** Start SUPPLIED ENTRIES **

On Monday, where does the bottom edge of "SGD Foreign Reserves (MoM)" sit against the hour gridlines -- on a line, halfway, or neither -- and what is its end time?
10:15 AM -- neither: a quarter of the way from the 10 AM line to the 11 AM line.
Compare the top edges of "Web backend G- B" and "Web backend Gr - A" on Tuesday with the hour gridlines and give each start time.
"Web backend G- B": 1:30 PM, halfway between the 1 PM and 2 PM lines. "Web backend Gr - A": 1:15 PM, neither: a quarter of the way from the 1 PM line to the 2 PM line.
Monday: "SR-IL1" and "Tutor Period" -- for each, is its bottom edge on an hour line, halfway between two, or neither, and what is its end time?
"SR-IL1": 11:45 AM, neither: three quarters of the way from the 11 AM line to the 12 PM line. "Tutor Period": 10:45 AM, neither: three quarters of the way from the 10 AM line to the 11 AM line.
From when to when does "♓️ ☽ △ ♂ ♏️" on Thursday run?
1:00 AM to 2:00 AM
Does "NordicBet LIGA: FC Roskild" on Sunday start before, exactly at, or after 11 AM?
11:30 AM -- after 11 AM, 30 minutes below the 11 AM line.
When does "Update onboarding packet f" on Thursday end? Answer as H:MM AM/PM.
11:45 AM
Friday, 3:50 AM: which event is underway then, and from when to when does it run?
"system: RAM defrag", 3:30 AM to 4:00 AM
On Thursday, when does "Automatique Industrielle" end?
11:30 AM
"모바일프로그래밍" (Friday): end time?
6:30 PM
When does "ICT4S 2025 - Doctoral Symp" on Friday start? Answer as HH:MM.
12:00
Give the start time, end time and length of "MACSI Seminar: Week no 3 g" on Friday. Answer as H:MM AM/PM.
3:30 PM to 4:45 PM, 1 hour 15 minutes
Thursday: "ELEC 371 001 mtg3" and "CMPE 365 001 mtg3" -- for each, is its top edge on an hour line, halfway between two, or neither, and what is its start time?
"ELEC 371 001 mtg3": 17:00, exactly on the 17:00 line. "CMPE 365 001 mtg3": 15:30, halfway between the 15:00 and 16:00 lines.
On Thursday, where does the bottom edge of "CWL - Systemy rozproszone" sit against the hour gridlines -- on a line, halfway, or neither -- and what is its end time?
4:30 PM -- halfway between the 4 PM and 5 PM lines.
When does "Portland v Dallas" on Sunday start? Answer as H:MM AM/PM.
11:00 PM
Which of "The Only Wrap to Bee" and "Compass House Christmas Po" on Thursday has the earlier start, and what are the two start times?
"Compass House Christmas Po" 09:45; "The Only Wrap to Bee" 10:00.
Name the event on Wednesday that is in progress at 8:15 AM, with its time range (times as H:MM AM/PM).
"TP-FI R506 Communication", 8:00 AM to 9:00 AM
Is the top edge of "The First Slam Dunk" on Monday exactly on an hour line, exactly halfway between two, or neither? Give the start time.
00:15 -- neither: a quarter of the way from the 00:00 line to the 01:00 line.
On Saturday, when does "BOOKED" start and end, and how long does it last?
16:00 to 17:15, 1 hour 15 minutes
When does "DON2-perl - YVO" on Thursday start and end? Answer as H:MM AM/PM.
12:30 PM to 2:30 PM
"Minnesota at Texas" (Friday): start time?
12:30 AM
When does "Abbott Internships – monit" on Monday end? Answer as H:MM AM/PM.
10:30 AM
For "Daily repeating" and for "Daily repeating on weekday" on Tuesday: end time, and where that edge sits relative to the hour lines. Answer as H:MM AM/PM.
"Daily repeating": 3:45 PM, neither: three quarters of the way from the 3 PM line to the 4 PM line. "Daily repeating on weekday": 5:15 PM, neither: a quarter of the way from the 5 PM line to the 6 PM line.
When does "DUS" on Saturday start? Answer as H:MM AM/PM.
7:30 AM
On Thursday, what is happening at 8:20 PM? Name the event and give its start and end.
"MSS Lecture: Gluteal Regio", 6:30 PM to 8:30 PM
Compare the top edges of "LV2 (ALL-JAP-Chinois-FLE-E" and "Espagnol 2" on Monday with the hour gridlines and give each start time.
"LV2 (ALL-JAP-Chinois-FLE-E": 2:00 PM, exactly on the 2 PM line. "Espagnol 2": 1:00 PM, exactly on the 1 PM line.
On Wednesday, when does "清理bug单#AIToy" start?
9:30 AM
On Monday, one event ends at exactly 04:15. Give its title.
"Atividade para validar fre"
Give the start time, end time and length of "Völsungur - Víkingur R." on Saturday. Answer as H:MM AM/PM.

** End SUPPLIED ENTRIES **

Update these items by changing every "gridlines" to "grid lines", keeping everything else the same.

On Monday, where does the bottom edge of "SGD Foreign Reserves (MoM)" sit against the hour grid lines -- on a line, halfway, or neither -- and what is its end time?
10:15 AM -- neither: a quarter of the way from the 10 AM line to the 11 AM line.
Compare the top edges of "Web backend G- B" and "Web backend Gr - A" on Tuesday with the hour grid lines and give each start time.
"Web backend G- B": 1:30 PM, halfway between the 1 PM and 2 PM lines. "Web backend Gr - A": 1:15 PM, neither: a quarter of the way from the 1 PM line to the 2 PM line.
Monday: "SR-IL1" and "Tutor Period" -- for each, is its bottom edge on an hour line, halfway between two, or neither, and what is its end time?
"SR-IL1": 11:45 AM, neither: three quarters of the way from the 11 AM line to the 12 PM line. "Tutor Period": 10:45 AM, neither: three quarters of the way from the 10 AM line to the 11 AM line.
From when to when does "♓️ ☽ △ ♂ ♏️" on Thursday run?
1:00 AM to 2:00 AM
Does "NordicBet LIGA: FC Roskild" on Sunday start before, exactly at, or after 11 AM?
11:30 AM -- after 11 AM, 30 minutes below the 11 AM line.
When does "Update onboarding packet f" on Thursday end? Answer as H:MM AM/PM.
11:45 AM
Friday, 3:50 AM: which event is underway then, and from when to when does it run?
"system: RAM defrag", 3:30 AM to 4:00 AM
On Thursday, when does "Automatique Industrielle" end?
11:30 AM
"모바일프로그래밍" (Friday): end time?
6:30 PM
When does "ICT4S 2025 - Doctoral Symp" on Friday start? Answer as HH:MM.
12:00
Give the start time, end time and length of "MACSI Seminar: Week no 3 g" on Friday. Answer as H:MM AM/PM.
3:30 PM to 4:45 PM, 1 hour 15 minutes
Thursday: "ELEC 371 001 mtg3" and "CMPE 365 001 mtg3" -- for each, is its top edge on an hour line, halfway between two, or neither, and what is its start time?
"ELEC 371 001 mtg3": 17:00, exactly on the 17:00 line. "CMPE 365 001 mtg3": 15:30, halfway between the 15:00 and 16:00 lines.
On Thursday, where does the bottom edge of "CWL - Systemy rozproszone" sit against the hour grid lines -- on a line, halfway, or neither -- and what is its end time?
4:30 PM -- halfway between the 4 PM and 5 PM lines.
When does "Portland v Dallas" on Sunday start? Answer as H:MM AM/PM.
11:00 PM
Which of "The Only Wrap to Bee" and "Compass House Christmas Po" on Thursday has the earlier start, and what are the two start times?
"Compass House Christmas Po" 09:45; "The Only Wrap to Bee" 10:00.
Name the event on Wednesday that is in progress at 8:15 AM, with its time range (times as H:MM AM/PM).
"TP-FI R506 Communication", 8:00 AM to 9:00 AM
Is the top edge of "The First Slam Dunk" on Monday exactly on an hour line, exactly halfway between two, or neither? Give the start time.
00:15 -- neither: a quarter of the way from the 00:00 line to the 01:00 line.
On Saturday, when does "BOOKED" start and end, and how long does it last?
16:00 to 17:15, 1 hour 15 minutes
When does "DON2-perl - YVO" on Thursday start and end? Answer as H:MM AM/PM.
12:30 PM to 2:30 PM
"Minnesota at Texas" (Friday): start time?
12:30 AM
When does "Abbott Internships – monit" on Monday end? Answer as H:MM AM/PM.
10:30 AM
For "Daily repeating" and for "Daily repeating on weekday" on Tuesday: end time, and where that edge sits relative to the hour lines. Answer as H:MM AM/PM.
"Daily repeating": 3:45 PM, neither: three quarters of the way from the 3 PM line to the 4 PM line. "Daily repeating on weekday": 5:15 PM, neither: a quarter of the way from the 5 PM line to the 6 PM line.
When does "DUS" on Saturday start? Answer as H:MM AM/PM.
7:30 AM
On Thursday, what is happening at 8:20 PM? Name the event and give its start and end.
"MSS Lecture: Gluteal Regio", 6:30 PM to 8:30 PM
Compare the top edges of "LV2 (ALL-JAP-Chinois-FLE-E" and "Espagnol 2" on Monday with the hour grid lines and give each start time.
"LV2 (ALL-JAP-Chinois-FLE-E": 2:00 PM, exactly on the 2 PM line. "Espagnol 2": 1:00 PM, exactly on the 1 PM line.
On Wednesday, when does "清理bug单#AIToy" start?
9:30 AM
On Monday, one event ends at exactly 04:15. Give its title.
"Atividade para validar fre"
Give the start time, end time and length of "Völsungur - Víkingur R." on Saturday. Answer as H:MM AM/PM.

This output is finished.